Primeira infância saudável = atendimento integral

Imprimir    A-    A    A+

20/11/2013

Sou brasileira, mãe, psicóloga clínica e professora na área da primeira infância e da parentalidade na França, onde vivo há 19 anos. Porém, nunca me distanciei do Brasil, onde cresci e me formei, e onde vive minha família, que visito ao menos uma vez por ano. Por quatro anos tenho participado como conferencista das Semanas de Valorização da Primeira Infância e Cultura da Paz, no Senado Federal, e volto para a 6ª edição, de 18 a 21 de novembro. Ainda que diferenças culturais devam ser ressaltadas e respeitadas, trago uma comparação entre esses dois países que creio valer a pena comentar.

Na França, o cuidado com a primeira infância se organiza em torno de redes multidisciplinares perinatais e de primeira infância, que oferecem cuidados médicos e psicológicos da gestação até os 6 anos, com atendimentos, visitas em domicílio, grupos para pais e locais de encontro abertos e gratuitos para pais e filhos. A coordenação dos cuidados básicos, necessariamente integrais nesta área, é central no dispositivo francês. Cada setor tem seu grupo de profissionais, que se conhecem e acompanham as famílias desde o pré-natal até o fim da primeira infância.

Grande ênfase é dada à prevenção. Enfermeiras puericultoras assumem papel fundamental ao realizar visitas em domicílio em função das necessidades de cada família. Elas têm formação e supervisão no desenvolvimento infantil e na detecção das dificuldades parentais e infantis e asseguram a orientação e o encaminhamento da família até os serviços especializados, se necessário. As situações comportando riscos (médicos ou psicológicos) são assinaladas em reuniões semanais ou mensais.
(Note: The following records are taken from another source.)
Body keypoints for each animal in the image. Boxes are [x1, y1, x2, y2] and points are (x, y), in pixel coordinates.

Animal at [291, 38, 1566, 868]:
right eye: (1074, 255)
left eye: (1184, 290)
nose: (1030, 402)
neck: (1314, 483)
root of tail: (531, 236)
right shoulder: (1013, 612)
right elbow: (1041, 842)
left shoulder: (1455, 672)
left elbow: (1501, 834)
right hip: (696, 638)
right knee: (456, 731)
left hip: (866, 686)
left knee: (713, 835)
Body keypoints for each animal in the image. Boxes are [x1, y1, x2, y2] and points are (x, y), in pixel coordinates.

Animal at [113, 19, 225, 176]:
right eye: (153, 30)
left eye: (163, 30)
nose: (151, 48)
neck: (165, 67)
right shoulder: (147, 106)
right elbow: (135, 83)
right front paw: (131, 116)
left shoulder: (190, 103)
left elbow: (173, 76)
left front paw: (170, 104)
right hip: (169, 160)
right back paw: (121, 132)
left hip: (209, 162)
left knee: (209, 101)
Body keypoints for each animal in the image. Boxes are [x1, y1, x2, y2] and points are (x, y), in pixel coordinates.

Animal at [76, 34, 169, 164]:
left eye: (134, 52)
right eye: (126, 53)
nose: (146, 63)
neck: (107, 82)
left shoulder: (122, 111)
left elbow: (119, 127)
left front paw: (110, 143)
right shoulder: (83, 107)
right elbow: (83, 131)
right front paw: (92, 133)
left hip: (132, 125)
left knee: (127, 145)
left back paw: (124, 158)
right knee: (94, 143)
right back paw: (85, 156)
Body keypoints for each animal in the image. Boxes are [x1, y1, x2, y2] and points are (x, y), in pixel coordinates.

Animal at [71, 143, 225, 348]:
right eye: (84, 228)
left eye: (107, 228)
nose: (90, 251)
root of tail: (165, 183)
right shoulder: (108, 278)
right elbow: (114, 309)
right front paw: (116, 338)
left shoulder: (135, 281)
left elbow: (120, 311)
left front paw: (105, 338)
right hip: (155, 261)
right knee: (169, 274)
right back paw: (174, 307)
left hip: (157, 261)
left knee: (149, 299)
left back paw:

Existem também equipes móveis, que se deslocam para onde são detectadas situações de risco, fazendo visitas, inclusive no meio rural. Isso mostra a importância que se dá ao desenvolvimento integral e à preservação da saúde, tanto dos pais quanto dos filhos.

O período perinatal e a primeira infância são momentos ideais para ações de prevenção em saúde física e mental dirigidas não somente à criança, mas a todo o grupo familiar. A saúde nos primeiros anos de vida constitui ítem prioritário em matéria de saúde pública, podendo as falhas ter custos importantes e prolongados para a sociedade. Mas não basta somente identificar riscos e dificuldades, deve-se desenvolver estruturas dedicadas à primeira infância, capacitadas para prevenir, identificar e tratar as dificuldades da criança e de seus pais. Para tanto, é indispensável que profissionais de saúde sejam bem formados e supervisionados para detectar e orientar crianças e famílias em dificuldade.

Na França, crê-se que limites aplicados de forma coerente fazem as crianças se sentirem seguras e protegidas e isso começa com a segurança física e psicológica assegurada pela família e pelo Estado. Já no Brasil, essa proteção parece ainda uma meta distante de ser atingida. Ainda não existe uma política que garanta os cuidados básicos necessários ao bom desenvolvimento psicossocial da criança. A educação básica apresenta lacunas em vários aspectos e a saúde pública muitas vezes ignora a profilaxia e a prevenção. Tenho também participado das audiências públicas conjuntas na Comissão de Educação durante as Semanas de Valorização da Primeira Infância e Cultura da Paz, no Senado, e percebo que o quorum de congressistas é sempre muito baixo, quando deveria ser, a meu ver, obrigação. Afinal, é a oportunidade real de se discutir com afinco a questão da prevenção com ação direta nas crianças.

Já se sabe que as raízes da violência estão na primeira infância. Maus-tratos e carências sofridos nesses primeiros anos e problemas enfrentados pela mãe na gravidez podem repercutir anos mais tarde. Como no dito popular, “cortar o mal pela raíz” é sempre a solução, pois mais tarde só restará a punição. É preciso investir em especial nessa fase da vida para não ter de gastar em presídios depois. Uma nota positiva é o PIM (Primeira Infância Melhor) no Rio Grande do Sul, que realiza com a área de saúde um programa de profilaxia, acompanhando as famílias nos cuidados básicos com as crianças, dando suporte às mães nessa fase em que a depressão materna é um fato real, atingindo até 20% das mulheres.

O acompanhamento integral da família no período perinatal e na primeira infância não é uma meta ilusória, mas exige investimento por parte dos profissionais e dos atores do poder público para que possa se disseminar e deixar frutos para as gerações futuras.